她没伤心,也没生气,只是……有些不知所措。
她发现自己好像忘了一件事,阿克塞斯也正在变成大人了……
安雅呆坐了许久,直到一只大狗狗翻了身子,她才回过神,想着阿克塞斯赶回来又累又饿,她得给他找点吃的。
她悄声出门,让阿克塞斯继续睡,自己去了厨房,找看有什么食物。
只是,心里某处有扇小窗忘了关,风雪寒霜呼啸着往内灌。
在煮着红茶时,安雅又晃神了,没发现身边默默多了一个人。
“‘那片海洋,将我囚禁,我的姓氏已化作无名,流落在不知何处’。”
那首诗被唸出时,安雅才发现自己竟然把写着故事的羊皮纸也拿来厨房,而且还被墨菲偷偷抽走。
他穿着校服,身上有绿篱的青草香,明显刚回来,安雅记得他今晚有占星课。
她窘迫红了脸,还没开口要墨菲还来,他从羊皮纸抬起头,说道:
“这是赫劳德的诗歌,安雅小姐,你也看过他的诗集吗?”
安雅没想到他知道这个冷门诗人,原本有些生气的口气顿时结结巴巴:
“是尤金夫人推荐给我看的。”
“尤金夫人也喜欢这个诗人吧?她是一个博学的女巫,大陆上的所有书籍,她大概都读过了。”墨菲笑道,安雅发现他笑的时候左脸会有一个浅浅的梨涡。
这个少年没有北地人的苍白冷峻,像凄厉、陡峭、荒芜的峭壁凉土。他像他的家乡野梦谷,那个繁花盛开的永春之境,他也是那里盛开的一朵鲜花。
无论是金髮、肤色、嘴唇还是睫毛,都是鲜嫩、温软、柔和的色彩。
鬼迷心窍般,安雅还没反应过来,话已经说出口:
“那你喜欢哪个诗人?”
这是安雅第一次问了墨菲关于他的事。
墨菲嘴边的笑意似乎更盛了,说道:
“我最近很有兴趣的是一个星图诗人卡尔曼,他不止擅长观察星相,还会编写精彩的叙事诗,就好像那些星星上真的在上演这些故事,他用望远镜观测到并记录下来。”

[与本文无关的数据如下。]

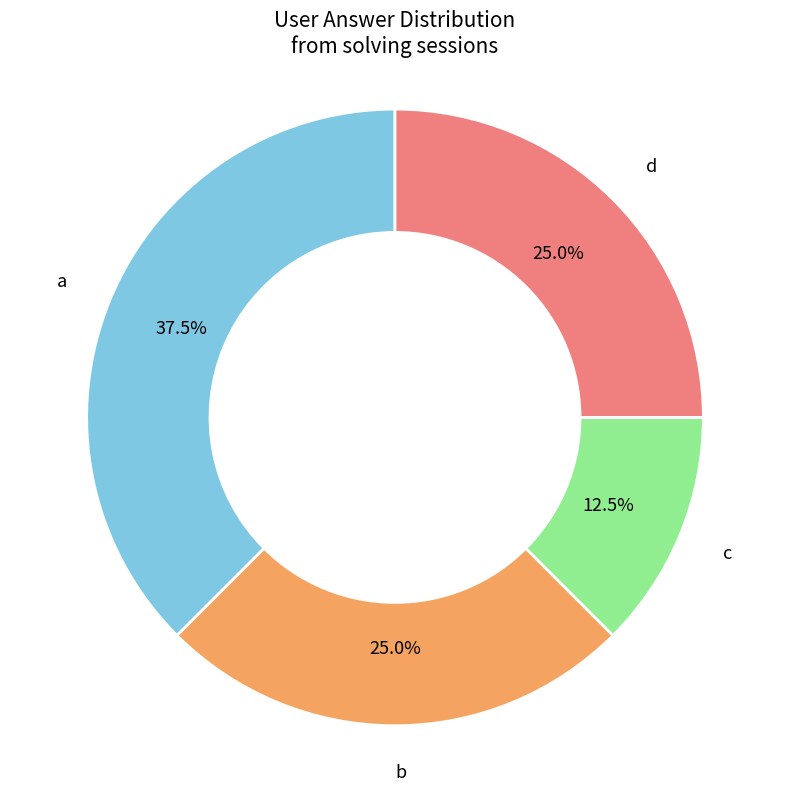

Is there a majority slice in this chart?

No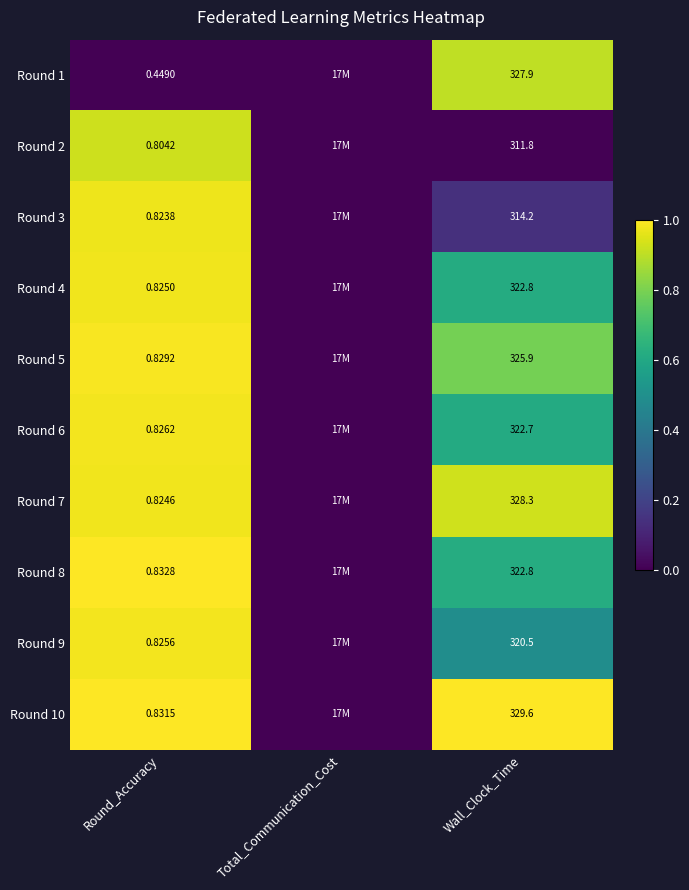

How many data points does each series have?

3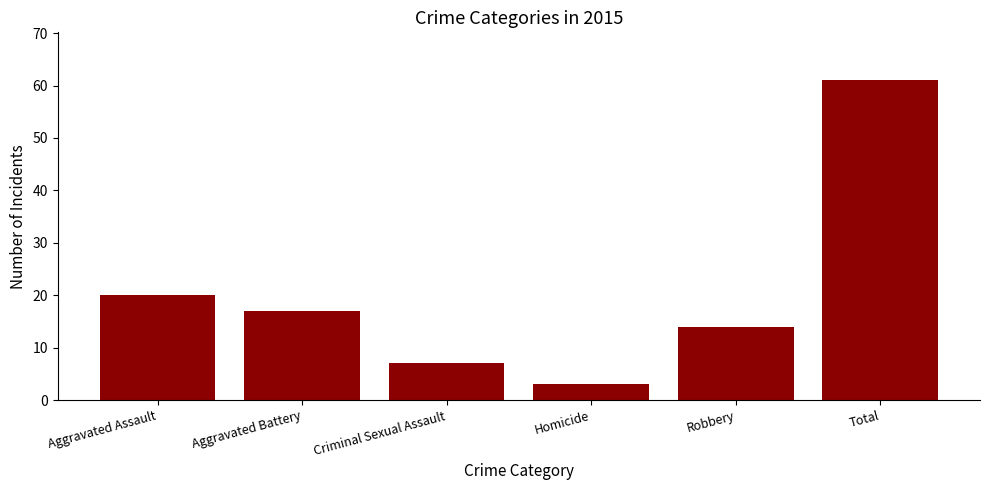

What is the change in value from Aggravated Assault to Robbery?

-6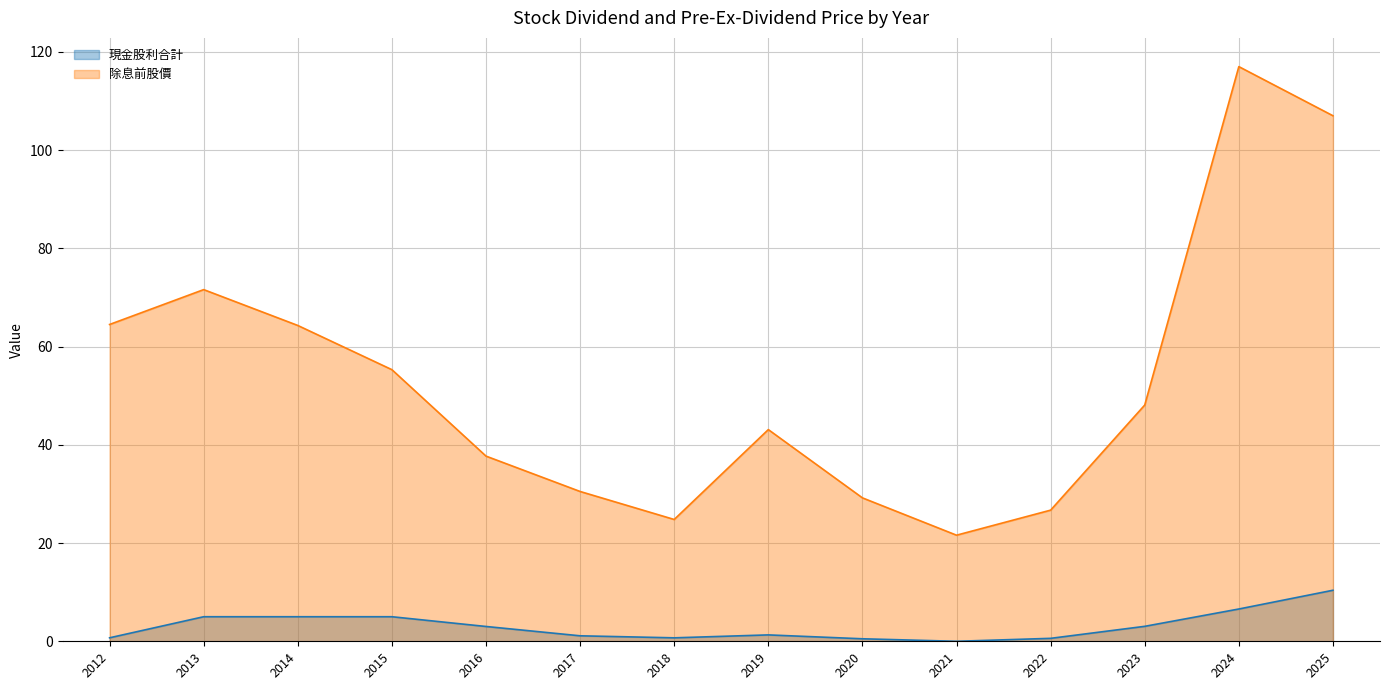

List the series in order of their peak value, highest first.

除息前股價, 現金股利合計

墨菲娓娓道来,轻柔的嗓音像在唸诗一样,安雅不知不觉安静下来,听着他介绍起自己喜欢的那个诗人。
直到一股刺鼻的烧焦味传来。
安雅低头去看,发现墨菲手上握着的羊皮纸卷尾被风吹起,飘进火炉里烧起来了。
她边骂脏话,边赶紧弯腰,直接用手伸进火里抢救羊皮纸。
“安雅小姐!”墨菲跟着惊呼,也伸手去勾。
安雅没理会,只顾着抬起脚,想踩灭纸张上的火焰,结果火舌窜动,眼看就要烧上她的裙摆。
“想点办法,你不是男巫吗!”安雅急得大喊。
那个呆头呆脑的墨菲这才回过神,可还没等他念咒,安雅脚下的火焰骤然熄灭。
走廊渗进厨房的光不知何时被挡住了,阿克塞斯站在那儿放下手,面若寒霜。
安雅马上察觉阿克塞斯有些不悦,他跨步走来时,她像做错事的小孩垂下头。
肯定是要训斥她怎么这么不小心。